Hungarian Prime Minister Viktor Orban says he will hold a conversation with Russian leader Vladimir Putin to discuss the planned summit between the U.S. and Russian presidents in Budapest.
“I will talk to President Putin this morning, before noon,” Orban told state radio on 17 October.
The Hungarian prime minister said he had ordered the creation of an organising committee and preparations for a possible meeting between Trump and Putin had begun. He did not give details.
Orban, a long-time Trump ally who also maintains close ties with Russia despite the war in Ukraine, said Europe should open its own diplomatic channels with Russian Federation and again accused the EU of taking what he called a “pro-war stance”.
He also said Budapest is “virtually the only place in Europe today where a meeting between Trump and Putin could take place” because Hungary, Orban said, has a “consistent” position on peace.
United States President Donald Trump and Ukrainian President Volodymyr Zelensky are scheduled to meet on 17 October. This meeting is expected to discuss the possibility of Ukraine receiving long-range Tomahawk missiles.

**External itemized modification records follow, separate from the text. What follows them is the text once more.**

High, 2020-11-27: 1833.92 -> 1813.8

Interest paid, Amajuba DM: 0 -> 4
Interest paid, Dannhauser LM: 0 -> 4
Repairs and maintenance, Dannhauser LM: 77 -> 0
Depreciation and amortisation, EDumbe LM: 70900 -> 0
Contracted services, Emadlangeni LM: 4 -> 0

On the eve of this meeting, the US President had a nearly two-hour phone conversation with Russian President Vladimir Putin, after which he announced their meeting, which, according to the US President, could take place within two weeks in Hungary.
The choice of Budapest for a possible upcoming meeting between the US and Russian presidents will help bypass the International Criminal Court’s arrest warrant for Putin, as Hungary had earlier announced its withdrawal from the ICC.
Donald Trump called his nearly two-hour phone conversation with Putin “very productive”.
Russian presidential aide Yuri Ushakov said that during the conversation Putin repeated his thesis that Tomahawk missiles, if delivered to Ukraine, would not change the situation on the battlefield, but that relations between the US and Russia would be “substantially damaged, not to mention the settlement (of the war)”.
Trump confirmed that he had discussed the prospect of supplying Ukraine with Tomahawks with Putin and therefore “didn’t like the idea.”